US Unemployment and Other Data Not Indicative of "Recovery"

There are two legs to American household wealth – jobs and housing. Here’s the latest on housing from The New York Times:

The long-predicted double-dip in housing has begun, with cities across the country falling to their lowest point in many years, data released Tuesday showed.

Prices in 20 major metropolitan areas fell 1 percent in November from October, according to the Standard & Poor’s Case-Shiller Home Price Index. The index is only 3.3 percent above the low it reached in April 2009 and has fallen fell 1.6 percent from a year ago.

Prices in Atlanta and Chicago fell more than 7 percent, exceeding even the drops in the perennially troubled Detroit and Las Vegas.

Housing is still going down. If you don’t mind, we’ll repeat what we said yesterday:

“House prices expected to decline for a fifth successive year,” says The Financial Times.

Foreclosures are rising and will continue to rise until March of 2012, according to the projections in the FT, wiping out possibly trillions more in household wealth. Sales are at a 13-year low.

Houses are Americans’ most important asset. And the average house is down about 25% since 2006. But that’s in terms of dollars. In terms of gold, the loss is over 60%.

Okay… Well, it looks like households are hopping on one leg. Now, let’s look at the good leg, employment.

Whoa… What’s this?

WASHINGTON (AP) – The unemployment rate rose in 20 states last month as employers in most states shed jobs.

The Labor Department says the unemployment rate rose in 20 states and fell in 15. It was unchanged in another 15 states. That’s nearly the same as in November, when the rate rose in 21 states, fell in 15 and was the same in 14.

The report is evidence that the job market is barely improving even as the economy grows. Most economists expect hiring to pick up this year, although the unemployment rate will likely remain high.

Employers in most states didn’t add any net new jobs last month. The number of jobs on employer payrolls fell in 35 states in December, the department said. Only 15 states reported gains. Layoffs have slowed dramatically in the past year, but hiring has yet to pick up.

This is not good news. Two gimpy legs. Household wealth is going to fall down.

But what do you expect? This is a Great Correction, isn’t it?

If you listen to the financial media, the State of the Union, or the stock market you’ll get a very different impression. Or just re-read the article above. It says “…the job market is barely improving.” In fact, it’s not improving at all. It’s getting worse. The population is growing. If employers don’t add new jobs, it means more people out of work.

Housing? Same story. It’s not “barely improving.” Houses are still losing value.

We could ask sarcastically: “So, where’s the recovery?”
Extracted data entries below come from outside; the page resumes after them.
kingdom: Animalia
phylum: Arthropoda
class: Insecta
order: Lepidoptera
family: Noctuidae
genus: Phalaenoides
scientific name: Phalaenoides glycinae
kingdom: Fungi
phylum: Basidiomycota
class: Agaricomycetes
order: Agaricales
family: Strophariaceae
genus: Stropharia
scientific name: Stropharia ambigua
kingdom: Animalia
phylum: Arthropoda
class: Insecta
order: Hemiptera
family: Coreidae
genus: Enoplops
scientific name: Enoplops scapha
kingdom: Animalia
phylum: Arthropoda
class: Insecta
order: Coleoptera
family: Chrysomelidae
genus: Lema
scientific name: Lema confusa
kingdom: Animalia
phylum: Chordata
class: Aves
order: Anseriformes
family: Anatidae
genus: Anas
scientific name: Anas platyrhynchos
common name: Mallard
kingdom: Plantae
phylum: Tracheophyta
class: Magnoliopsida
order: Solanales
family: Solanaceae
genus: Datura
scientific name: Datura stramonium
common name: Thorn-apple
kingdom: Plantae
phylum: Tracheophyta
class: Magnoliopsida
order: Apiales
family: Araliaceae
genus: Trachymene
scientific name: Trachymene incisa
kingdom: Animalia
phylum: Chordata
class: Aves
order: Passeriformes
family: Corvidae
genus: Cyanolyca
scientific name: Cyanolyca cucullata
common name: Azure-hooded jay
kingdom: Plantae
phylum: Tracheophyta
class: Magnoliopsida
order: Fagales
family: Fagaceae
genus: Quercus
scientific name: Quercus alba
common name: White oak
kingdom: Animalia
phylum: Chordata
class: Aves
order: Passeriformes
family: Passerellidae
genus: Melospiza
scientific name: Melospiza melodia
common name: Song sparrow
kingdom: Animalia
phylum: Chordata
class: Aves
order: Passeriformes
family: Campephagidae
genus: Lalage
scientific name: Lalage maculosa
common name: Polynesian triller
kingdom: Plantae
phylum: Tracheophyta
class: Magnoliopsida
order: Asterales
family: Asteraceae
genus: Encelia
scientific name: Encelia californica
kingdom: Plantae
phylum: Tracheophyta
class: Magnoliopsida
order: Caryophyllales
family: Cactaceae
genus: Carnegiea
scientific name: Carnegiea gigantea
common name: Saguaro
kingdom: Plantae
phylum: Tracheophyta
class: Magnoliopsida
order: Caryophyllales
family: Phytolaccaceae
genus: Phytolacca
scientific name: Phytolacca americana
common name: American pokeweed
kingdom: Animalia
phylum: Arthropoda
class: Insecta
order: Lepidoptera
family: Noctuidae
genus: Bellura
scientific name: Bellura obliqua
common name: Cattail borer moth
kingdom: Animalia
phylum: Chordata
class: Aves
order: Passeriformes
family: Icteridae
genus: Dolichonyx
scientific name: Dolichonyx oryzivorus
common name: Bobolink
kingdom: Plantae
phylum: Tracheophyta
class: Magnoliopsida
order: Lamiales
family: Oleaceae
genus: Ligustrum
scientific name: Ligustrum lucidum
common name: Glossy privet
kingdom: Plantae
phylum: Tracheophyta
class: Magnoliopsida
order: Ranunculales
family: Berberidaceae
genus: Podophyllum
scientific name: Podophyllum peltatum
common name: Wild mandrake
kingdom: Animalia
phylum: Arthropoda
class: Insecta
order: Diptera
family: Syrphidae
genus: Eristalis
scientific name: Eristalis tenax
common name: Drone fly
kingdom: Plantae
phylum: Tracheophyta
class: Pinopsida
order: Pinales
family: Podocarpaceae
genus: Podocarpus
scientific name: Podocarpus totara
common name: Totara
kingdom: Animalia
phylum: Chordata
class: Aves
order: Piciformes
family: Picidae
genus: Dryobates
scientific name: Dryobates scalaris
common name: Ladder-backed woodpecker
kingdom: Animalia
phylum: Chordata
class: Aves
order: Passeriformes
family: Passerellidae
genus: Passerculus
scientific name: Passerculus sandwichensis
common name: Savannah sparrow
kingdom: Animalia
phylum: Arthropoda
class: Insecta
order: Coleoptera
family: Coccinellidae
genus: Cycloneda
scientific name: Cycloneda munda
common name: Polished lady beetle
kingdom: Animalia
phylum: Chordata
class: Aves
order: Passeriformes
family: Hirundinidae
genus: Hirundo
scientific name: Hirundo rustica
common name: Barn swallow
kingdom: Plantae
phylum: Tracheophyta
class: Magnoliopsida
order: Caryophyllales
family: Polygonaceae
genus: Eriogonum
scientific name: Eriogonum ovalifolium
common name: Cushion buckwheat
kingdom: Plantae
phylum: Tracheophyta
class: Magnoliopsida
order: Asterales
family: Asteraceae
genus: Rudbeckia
But why bother? You know as well as we do that there is no recovery. And there’s not going to be a recovery.

Instead, the economy has to move on…to something new. If the financial and political authorities suddenly came to their senses, we could imagine that a couple of rough years of bankruptcies and losses would be followed by a long period of new growth.

But we weren’t born yesterday. This is not a dream. It’s reality. And if our new theory is correct, the authorities are not going to come to their senses. Because they’re paid not to. Ben Bernanke has to believe his crackpot activism will pay off. Otherwise, he’d have to renounce the whole project…and admit that he’s been a fool. He’d also be out of a job – because neither the bankers nor the politicians would allow the chips to fall where they may. Hey – they own those chips!

But couldn’t the feds all get a Ron Paul makeover and come to see that their interventions were actually making thing worse – by adding even more debt and delaying the necessary adjustments?

Nope. Not gonna happen. Remember, a government is the result of natural selection, not rational thought. Its primary objective is to survive. And it does so by protecting its niche – at all cost.

Peter Orzag, writing in The Financial Times:

Most fundamentally it is difficult to see how the medium-term federal deficit can be reduced to sustainable levels without additional tax revenues from those earning less than $250,000 a year. And yet it is equally difficult to see the political system embracing that reality without being forced to do so by the bond market.

The feds cannot suddenly stop rigging the system for the benefit of their favored groups and supporters. A flesh-eating dinosaur can’t suddenly become a vegetarian.

The elite, the privileged, the parasites and the zombies are the feds’ base of power. Lose them and the government is out of business.